The Clinical Reasoning Indictors-History Taking-Scale (CRI-HT-S) including a 5-point Likert scale for assessment was designed from clinical reasoning indicators identified in a qualitative study in 2017. To assess indicators of clinical reasoning ability, 65 advanced medical students (semester 10, n = 25 versus final year, n = 40) from three medical schools participated in a 360-degree competence assessment in the role of beginning residents during a simulated first workday in hospital. This assessment included a consultation hour with five simulated patients which was videotaped. Videos of 325 patient consultations were assessed using the CRI-HT-S. A factor analysis was conducted and the students' results were compared according to their advancement in undergraduate medical training.
The clinical reasoning indicators of the CRI-HT-S loaded on three factors relevant for clinical reasoning: 1) focusing questions, 2) creating context, and 3) securing information. Students reached significantly different scores (p < .001) for the three factors (factor 1: 4.07 ± .47, factor 2: 3.72 ± .43, factor 3: 2.79 ± .83). Students in semester 10 reached significantly lower scores for factor 3 than students in their final year (p < .05).

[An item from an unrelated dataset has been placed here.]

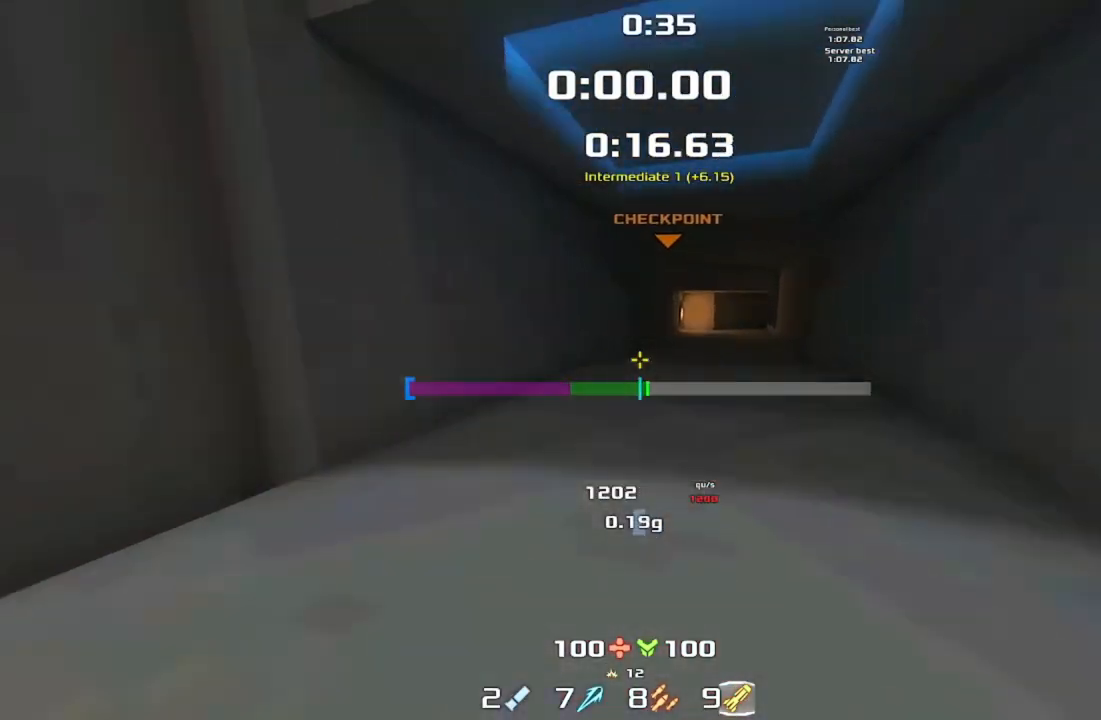
Gameplay with keyboard; each line is a JSON object with the keys held at the frame after it. "events" lists presses ("down") and releases ("up") of "down", "downshift", "left", "right", "up" and "upshift" between this image and that frame as [ms after this image, input, new state], when the widget could be followed in between. No other keys are recorded. Mouse input is not recorded. Key names are as the overlay labels them; some are game actions (e.g. jump) rather than physical keys.
{"keys": ["left", "up", "upshift"], "events": []}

The newly developed CRI-HT-S worked well for quantitative assessment of clinical reasoning indicators during history taking. Its three-factored structure helped to explore different aspects of clinical reasoning. Whether the CRI-HT-S has the potential to be used as a scale in objective structured clinical examinations (OCSEs) or in workplace-based assessments of clinical reasoning has to be investigated in further studies with larger student cohorts.
临床推理过程需要生物医学知识、问题解决策略知识以及诊断程序依据知识,是医生日常实践的关键要素,但难以评估。本研究的目的是通过实证开发一个临床推理指标——病史采集量表(CRI-HT-S),并在涉及病史采集的模拟过程中评估高年级医学生的临床推理能力。
临床推理指标——病史采集量表(CRI-HT-S)包括一个用于评估的5点李克特量表,它是根据2017年一项定性研究中确定的临床推理指标设计的。为了评估临床推理能力指标,来自三所医学院的65名高年级医学生(第10学期,n = 25;最后一年,n = 40)在模拟的医院首个工作日中扮演住院医师新手的角色,参与了360度能力评估。该评估包括与五名模拟患者的会诊,并进行了录像。使用CRI-HT-S对325次患者会诊的视频进行了评估。进行了因子分析,并根据学生在本科医学培训中的进展情况比较了他们的结果。
CRI-HT-S的临床推理指标加载在与临床推理相关的三个因子上:1)聚焦问题,2)创建背景,3)获取信息。学生在这三个因子上的得分有显著差异(p <.001)(因子1:4.07±.47,因子2:3.72±.43,因子3:2.79±.83)。第10学期的学生在因子3上的得分显著低于最后一年的学生(p <.05)。
新开发的CRI-HT-S在病史采集过程中对临床推理指标的定量评估效果良好。其三个因子结构有助于探索临床推理的不同方面。CRI-HT-S是否有潜力用作客观结构化临床考试(OCSEs)或基于工作场所的临床推理评估量表,必须在更大规模学生群体的进一步研究中进行调查。